== Objective a ==
According to the excerpt on structured search operators, how many attributes per page will Custom Search convert?

::: Excerpt to read

More information about providing structured data.

If your pages include structured data, you can then apply Custom Search's structured search operators to restrict your searches to fields with particular data values, strictly sort by numerical values, bias towards certain values rather than sort, or even restrict to a given numerical range of values.

Custom Search supports the following search operators over structured data:

Back to top

Filter by Attribute

Filtering by attribute enables you to select three kinds of results:

  • Results with a specific attached DataObject, such as a review
  • Results with a DataObject with a given field, such as a review with a price range.
  • Results with a specific value of a field, such as a review with 5 stars.

To filter by attribute, add a more:pagemap:TYPE-NAME:VALUE operator to a search query. This restricts search results to pages which have structured data that exactly matches that type, name and value. (Custom Search will convert up to 200 attributes per page.) Attributes should not be more than 128 characters long. You can generalize this operator by omitting VALUE to match all instances of the named field or omitting -NAME:VALUE to match all objects of a given type.

::::::
::: Information supplied

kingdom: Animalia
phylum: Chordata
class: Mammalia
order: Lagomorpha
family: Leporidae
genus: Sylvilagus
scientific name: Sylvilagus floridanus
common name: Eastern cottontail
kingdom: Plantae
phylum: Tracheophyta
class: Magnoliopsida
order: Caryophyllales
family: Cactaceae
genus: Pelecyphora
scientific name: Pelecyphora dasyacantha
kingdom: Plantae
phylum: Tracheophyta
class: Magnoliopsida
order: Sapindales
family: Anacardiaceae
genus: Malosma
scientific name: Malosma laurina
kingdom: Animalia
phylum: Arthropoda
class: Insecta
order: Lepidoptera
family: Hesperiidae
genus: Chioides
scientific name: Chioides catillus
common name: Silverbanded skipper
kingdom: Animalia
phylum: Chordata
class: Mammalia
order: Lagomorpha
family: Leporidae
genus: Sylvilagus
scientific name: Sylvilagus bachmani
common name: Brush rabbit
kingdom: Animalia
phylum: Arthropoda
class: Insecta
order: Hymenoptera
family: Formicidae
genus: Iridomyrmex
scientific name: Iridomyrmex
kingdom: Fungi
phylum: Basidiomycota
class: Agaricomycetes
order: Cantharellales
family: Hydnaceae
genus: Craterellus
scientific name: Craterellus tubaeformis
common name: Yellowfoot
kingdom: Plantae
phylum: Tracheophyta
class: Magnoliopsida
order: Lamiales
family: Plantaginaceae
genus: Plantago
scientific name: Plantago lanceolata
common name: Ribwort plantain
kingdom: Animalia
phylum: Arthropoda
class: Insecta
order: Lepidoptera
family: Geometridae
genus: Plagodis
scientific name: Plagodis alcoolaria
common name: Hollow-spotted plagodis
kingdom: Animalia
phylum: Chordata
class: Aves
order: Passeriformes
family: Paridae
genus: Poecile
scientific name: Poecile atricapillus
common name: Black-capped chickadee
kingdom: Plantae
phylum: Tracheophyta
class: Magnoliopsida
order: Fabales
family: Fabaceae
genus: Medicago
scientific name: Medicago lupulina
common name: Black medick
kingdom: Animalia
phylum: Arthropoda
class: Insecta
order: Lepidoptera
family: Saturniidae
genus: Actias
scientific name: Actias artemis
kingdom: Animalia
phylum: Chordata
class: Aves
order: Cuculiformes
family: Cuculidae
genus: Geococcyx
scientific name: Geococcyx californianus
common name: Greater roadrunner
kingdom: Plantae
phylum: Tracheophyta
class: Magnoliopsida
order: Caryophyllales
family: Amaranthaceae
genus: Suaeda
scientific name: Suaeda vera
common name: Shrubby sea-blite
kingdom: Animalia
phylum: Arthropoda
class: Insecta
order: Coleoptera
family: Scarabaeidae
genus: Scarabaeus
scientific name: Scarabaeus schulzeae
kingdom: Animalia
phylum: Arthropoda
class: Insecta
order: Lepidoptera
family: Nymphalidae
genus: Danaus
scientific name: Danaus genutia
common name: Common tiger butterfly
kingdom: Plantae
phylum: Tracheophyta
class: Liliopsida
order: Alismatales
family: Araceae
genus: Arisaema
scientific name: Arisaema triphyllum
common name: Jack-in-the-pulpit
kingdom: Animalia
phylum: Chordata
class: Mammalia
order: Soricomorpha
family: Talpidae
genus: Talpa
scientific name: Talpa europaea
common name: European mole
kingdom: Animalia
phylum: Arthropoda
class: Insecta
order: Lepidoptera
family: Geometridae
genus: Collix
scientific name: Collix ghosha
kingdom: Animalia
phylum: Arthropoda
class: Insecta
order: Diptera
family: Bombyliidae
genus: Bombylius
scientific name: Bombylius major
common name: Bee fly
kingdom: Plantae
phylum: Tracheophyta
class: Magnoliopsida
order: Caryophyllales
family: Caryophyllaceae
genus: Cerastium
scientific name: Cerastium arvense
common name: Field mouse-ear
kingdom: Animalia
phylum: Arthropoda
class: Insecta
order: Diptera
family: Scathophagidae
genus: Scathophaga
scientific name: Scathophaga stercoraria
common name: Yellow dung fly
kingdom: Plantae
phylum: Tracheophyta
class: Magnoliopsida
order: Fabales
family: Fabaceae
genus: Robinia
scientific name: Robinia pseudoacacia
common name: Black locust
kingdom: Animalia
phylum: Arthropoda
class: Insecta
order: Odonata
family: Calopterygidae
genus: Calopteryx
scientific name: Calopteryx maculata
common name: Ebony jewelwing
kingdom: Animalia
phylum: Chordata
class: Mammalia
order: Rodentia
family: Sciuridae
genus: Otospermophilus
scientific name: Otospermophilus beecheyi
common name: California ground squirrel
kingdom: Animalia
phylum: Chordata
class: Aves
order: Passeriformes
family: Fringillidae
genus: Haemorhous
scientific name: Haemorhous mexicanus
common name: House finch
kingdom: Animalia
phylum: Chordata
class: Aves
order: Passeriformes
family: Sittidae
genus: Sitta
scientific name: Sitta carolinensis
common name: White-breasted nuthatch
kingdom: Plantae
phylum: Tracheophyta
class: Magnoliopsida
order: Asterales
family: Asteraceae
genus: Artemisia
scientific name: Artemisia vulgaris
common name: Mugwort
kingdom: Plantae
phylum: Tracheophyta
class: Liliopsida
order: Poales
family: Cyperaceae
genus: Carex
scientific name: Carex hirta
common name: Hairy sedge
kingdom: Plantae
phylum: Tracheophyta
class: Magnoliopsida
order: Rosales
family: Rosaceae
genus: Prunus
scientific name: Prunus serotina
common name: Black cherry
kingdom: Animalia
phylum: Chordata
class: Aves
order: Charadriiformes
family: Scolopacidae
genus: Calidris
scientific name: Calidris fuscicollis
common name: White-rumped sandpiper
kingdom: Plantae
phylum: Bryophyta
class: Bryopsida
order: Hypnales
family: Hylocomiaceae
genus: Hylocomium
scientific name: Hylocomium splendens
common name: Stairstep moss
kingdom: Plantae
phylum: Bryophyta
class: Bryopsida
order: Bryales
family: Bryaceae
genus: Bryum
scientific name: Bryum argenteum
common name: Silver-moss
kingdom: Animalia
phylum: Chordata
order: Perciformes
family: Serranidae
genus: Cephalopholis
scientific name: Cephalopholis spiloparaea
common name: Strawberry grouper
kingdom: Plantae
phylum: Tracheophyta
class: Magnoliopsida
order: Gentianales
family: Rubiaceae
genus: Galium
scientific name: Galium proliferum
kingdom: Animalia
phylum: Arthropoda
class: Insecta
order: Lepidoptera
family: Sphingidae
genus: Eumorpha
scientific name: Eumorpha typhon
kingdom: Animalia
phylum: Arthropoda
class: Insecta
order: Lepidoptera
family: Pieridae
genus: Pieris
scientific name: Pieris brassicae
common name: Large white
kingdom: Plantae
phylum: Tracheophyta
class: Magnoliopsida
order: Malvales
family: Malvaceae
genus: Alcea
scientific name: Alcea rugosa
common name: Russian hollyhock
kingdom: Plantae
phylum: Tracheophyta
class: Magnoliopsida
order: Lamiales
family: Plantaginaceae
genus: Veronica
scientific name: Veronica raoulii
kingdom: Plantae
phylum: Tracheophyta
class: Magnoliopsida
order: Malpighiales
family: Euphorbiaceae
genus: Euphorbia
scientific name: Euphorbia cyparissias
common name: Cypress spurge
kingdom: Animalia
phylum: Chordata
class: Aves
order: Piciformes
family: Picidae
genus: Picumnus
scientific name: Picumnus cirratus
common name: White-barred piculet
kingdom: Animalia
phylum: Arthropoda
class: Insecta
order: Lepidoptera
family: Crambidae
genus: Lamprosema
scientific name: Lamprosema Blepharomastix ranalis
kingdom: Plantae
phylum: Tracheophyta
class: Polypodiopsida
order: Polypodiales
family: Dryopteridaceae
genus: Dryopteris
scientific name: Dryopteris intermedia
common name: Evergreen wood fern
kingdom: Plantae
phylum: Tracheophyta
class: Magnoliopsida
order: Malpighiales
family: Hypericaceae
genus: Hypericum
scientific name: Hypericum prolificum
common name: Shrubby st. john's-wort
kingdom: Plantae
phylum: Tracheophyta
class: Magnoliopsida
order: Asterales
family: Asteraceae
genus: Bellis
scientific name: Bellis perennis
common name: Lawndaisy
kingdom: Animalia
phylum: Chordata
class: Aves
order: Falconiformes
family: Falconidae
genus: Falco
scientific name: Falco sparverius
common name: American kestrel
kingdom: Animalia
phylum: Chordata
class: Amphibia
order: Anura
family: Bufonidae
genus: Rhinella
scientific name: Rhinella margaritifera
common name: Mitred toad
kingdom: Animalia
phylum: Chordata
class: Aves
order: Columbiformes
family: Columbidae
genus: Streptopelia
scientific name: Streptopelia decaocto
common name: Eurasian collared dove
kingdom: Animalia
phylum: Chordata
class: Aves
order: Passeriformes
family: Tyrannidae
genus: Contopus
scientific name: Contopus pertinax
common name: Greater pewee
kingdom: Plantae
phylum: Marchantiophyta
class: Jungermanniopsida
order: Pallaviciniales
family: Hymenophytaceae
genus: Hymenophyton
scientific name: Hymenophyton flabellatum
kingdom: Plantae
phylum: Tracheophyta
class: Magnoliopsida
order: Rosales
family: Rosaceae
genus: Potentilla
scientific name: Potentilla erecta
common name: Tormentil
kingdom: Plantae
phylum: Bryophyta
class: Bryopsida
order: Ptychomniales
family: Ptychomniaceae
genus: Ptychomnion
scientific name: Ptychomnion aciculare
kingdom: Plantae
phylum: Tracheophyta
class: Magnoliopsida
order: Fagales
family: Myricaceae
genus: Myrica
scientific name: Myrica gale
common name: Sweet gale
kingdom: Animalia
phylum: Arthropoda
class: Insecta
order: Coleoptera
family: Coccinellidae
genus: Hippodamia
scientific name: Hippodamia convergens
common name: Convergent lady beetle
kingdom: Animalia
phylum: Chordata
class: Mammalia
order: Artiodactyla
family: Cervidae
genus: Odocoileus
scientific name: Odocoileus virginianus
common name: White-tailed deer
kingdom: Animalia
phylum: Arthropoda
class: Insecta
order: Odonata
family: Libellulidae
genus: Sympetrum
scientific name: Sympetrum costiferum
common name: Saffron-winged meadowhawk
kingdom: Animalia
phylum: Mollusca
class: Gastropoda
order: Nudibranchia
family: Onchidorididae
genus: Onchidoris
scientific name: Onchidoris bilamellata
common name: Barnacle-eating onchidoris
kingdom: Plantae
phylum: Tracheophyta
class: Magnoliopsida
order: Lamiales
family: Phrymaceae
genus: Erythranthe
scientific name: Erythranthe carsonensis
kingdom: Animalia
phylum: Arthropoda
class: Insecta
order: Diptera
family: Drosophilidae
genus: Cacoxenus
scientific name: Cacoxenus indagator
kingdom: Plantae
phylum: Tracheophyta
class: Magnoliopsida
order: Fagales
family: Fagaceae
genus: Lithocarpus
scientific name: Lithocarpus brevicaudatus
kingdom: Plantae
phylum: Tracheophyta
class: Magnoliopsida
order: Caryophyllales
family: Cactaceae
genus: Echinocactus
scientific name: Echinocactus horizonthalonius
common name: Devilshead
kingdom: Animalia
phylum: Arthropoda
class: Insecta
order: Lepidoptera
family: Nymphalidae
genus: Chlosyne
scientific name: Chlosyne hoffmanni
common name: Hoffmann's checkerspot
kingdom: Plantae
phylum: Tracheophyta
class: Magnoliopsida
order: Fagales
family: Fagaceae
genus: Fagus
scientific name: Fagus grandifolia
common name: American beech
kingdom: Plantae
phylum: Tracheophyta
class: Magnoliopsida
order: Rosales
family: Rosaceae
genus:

::::::

== Objective b ==
Rewrite the rows from the line containing "scientific name: Fagus grandifolia" through the end of the rows, swapping "phylum" for "division" and leaving everything else unchanged.

== Response a ==
Up to 200 attributes per page.

== Response b ==
scientific name: Fagus grandifolia
common name: American beech
kingdom: Plantae
division: Tracheophyta
class: Magnoliopsida
order: Rosales
family: Rosaceae
genus:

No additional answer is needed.